Finding an assumption on a sequence $(a_k)_{k \in \mathbb Z}$ such that the map $t \mapsto \sum_k a_ke^{ikt}$ is entire Suppose that $(a_k)_{k \in \mathbb Z}$ is a sequence such that $\sum_k |a_k|$ is convergent. The function $f : \mathbb R \to \mathbb C$
$$
f(t) = \sum_k a_ke^{itk}
$$
is then a continuous function. If we replace $t \in \mathbb R$ by $z \in \mathbb C$ then $f$ extends to function from $\mathbb C$ to $\mathbb C$. Can we find a sufficient condition on the sequence $(a_k)_k$ such that this extended function is entire?

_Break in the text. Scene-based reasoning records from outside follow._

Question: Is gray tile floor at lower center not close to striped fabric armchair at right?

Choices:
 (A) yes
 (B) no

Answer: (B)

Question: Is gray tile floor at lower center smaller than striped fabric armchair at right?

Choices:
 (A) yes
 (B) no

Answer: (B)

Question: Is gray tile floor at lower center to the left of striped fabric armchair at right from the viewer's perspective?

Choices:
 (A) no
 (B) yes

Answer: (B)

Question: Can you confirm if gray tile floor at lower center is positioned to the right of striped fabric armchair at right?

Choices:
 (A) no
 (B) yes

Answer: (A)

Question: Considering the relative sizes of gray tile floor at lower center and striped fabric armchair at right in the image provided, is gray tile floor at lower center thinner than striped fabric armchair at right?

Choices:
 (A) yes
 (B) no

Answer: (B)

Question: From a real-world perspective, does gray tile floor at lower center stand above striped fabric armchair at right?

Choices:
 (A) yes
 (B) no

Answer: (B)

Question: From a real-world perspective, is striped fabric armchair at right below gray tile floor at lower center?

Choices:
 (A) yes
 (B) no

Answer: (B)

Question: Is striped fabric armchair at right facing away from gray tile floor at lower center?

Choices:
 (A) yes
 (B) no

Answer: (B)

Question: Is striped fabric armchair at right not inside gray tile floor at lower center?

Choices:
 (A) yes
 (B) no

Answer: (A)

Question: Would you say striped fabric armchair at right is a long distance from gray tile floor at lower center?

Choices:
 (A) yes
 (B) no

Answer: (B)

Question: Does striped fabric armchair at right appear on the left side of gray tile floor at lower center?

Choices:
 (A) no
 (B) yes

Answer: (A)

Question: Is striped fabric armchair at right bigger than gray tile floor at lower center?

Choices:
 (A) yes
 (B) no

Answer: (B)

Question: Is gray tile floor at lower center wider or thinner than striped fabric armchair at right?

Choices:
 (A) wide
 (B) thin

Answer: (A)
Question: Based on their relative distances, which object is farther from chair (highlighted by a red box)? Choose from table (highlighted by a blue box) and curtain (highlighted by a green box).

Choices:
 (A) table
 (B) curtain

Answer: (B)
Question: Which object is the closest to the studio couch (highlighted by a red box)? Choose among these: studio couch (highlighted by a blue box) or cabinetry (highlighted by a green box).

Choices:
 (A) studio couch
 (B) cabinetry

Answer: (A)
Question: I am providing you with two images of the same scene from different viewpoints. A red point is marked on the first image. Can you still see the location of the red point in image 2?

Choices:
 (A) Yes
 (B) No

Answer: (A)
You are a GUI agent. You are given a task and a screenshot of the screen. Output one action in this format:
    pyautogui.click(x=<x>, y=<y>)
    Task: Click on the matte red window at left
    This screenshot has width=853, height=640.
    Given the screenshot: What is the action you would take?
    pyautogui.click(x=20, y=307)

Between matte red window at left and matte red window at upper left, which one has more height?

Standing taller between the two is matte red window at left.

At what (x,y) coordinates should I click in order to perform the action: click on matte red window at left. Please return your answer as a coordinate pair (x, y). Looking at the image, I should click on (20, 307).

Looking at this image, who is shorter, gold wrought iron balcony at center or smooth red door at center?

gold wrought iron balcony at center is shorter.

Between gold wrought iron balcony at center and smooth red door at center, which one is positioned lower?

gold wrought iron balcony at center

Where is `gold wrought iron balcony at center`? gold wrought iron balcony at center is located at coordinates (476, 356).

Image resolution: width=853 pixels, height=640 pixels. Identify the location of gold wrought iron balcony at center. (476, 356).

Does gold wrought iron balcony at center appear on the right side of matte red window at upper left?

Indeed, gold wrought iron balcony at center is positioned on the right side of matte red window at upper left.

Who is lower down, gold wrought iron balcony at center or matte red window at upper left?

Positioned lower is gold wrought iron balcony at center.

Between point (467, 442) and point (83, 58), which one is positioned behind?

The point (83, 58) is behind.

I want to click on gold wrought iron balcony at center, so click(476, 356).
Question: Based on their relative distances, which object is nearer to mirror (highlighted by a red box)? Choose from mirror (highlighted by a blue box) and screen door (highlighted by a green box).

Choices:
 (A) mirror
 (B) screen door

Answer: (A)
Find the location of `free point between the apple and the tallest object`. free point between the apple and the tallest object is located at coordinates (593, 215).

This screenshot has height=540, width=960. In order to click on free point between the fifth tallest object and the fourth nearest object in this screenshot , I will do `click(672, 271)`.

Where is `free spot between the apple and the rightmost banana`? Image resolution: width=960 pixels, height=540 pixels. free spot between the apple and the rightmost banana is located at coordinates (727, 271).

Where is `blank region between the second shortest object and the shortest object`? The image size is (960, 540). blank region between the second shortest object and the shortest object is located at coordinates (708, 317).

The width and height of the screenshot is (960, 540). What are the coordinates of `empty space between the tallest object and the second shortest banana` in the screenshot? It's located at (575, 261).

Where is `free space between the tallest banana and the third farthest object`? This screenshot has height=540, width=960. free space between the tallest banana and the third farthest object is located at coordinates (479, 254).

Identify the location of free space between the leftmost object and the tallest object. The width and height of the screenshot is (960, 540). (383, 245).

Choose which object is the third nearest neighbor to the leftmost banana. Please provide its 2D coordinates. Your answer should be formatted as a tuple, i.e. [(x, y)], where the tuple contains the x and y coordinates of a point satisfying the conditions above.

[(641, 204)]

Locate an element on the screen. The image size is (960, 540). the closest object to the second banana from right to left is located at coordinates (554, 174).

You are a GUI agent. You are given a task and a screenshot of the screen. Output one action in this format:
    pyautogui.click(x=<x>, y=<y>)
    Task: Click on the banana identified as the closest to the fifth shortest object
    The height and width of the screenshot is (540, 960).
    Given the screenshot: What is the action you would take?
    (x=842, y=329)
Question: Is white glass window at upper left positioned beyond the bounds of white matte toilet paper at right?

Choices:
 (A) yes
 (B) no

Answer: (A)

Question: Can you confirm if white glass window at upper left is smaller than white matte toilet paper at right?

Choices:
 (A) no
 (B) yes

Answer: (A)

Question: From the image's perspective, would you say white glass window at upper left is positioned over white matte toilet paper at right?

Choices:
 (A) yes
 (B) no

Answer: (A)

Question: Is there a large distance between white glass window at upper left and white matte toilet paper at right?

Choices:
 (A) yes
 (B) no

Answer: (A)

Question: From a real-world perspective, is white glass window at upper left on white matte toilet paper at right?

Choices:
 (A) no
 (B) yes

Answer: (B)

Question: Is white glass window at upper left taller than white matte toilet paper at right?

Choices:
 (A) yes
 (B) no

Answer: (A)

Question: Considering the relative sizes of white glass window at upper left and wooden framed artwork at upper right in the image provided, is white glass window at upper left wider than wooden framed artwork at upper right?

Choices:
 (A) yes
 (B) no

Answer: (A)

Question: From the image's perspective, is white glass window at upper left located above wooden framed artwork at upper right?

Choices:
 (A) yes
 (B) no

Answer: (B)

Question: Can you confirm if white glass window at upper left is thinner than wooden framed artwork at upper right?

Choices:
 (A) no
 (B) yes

 A: A sufficient condition is that the power series
$$\sum_{k=0}^\infty a_k z^k$$
has infinite radius of convergence.
Proof:
We need compact convergence (so uniform convergence on all compact sets), because the following holds:
If $f_n:D\to\mathbb C$ is a sequence of holomorphic functions on an open set $D\subseteq \mathbb C$ which converges to $f:D\to\mathbb C$ compactly, then $f$ is holomorphic.
We can apply this to the sequence of partial sums of the series, which are all holomorphic. Since in this case $D=\mathbb C$ ($f$ is supposed to be entire), all compact subsets of $D$ are contained in a closed (and thus compact) disc centered at $z=0$. So it's sufficient to consider convergence on all closed discs. If it is uniform on all such discs, the limit will be entire.
To show uniform convergence on such discs $K$, we can show that $\sum_k a_k e^{itk}$ is Cauchy with respect to the infinity norm
$$\Vert f\Vert_\infty:=\sup_{z\in K}\vert f(z)\vert,$$
that is, $\Vert f_n-f_m\Vert_\infty$ can be made arbitrarily small by choosing $n,m$ larger than an appropriate $N\in\mathbb N$. For a series, this means
$$\left\Vert\sum_{k=m+1}^n a_k e^{izk}\right\Vert_\infty$$
can be made arbitrarily small in the same way. We can give some upper bounds to this expression, namely
$$\begin{align*}\left\Vert\sum_{k=m+1}^n a_ke^{izk}\right\Vert_\infty&\leq\sum_{k=m+1}^n\Vert a_k e^{izk}\Vert_\infty\\
&\leq\sum_{k=N+1}^\infty\Vert a_ke^{izk}\Vert_\infty\\
&=\sum_{k=N+1}^\infty\vert a_k\vert e^{Rk},
\end{align*}$$
where $R$ is the radius of the disk $K$. Remember, we want to be able to choose $N$ appropriately so that this expression is arbitrarily small. This is possible iff the series
$$\sum_{k=0}^\infty\vert a_k\vert e^{Rk}$$
converges. And we want it to converge for all $R>0$, since we want to be able to choose an arbitrarily large disc. Now notice that this series is a power series in $e^R$. So we can reduce the question for which $R$ this series converges to the question what the radius of convergence of the series $\sum_k a_k z^k$ is. If it is infinity, then the above series converges for all $R$. So we have our sufficient condition:
$\sum\limits_{k=0}^\infty a_k e^{izk}$ is entire if $\sum\limits_{k=0}^\infty a_k z^k$ has radius of convergence $\infty$, or equivalently, if this power series is entire.
You can now use the known ways to calculate radii of convergence. One of them will yield the condition Conrad mentioned in the comments.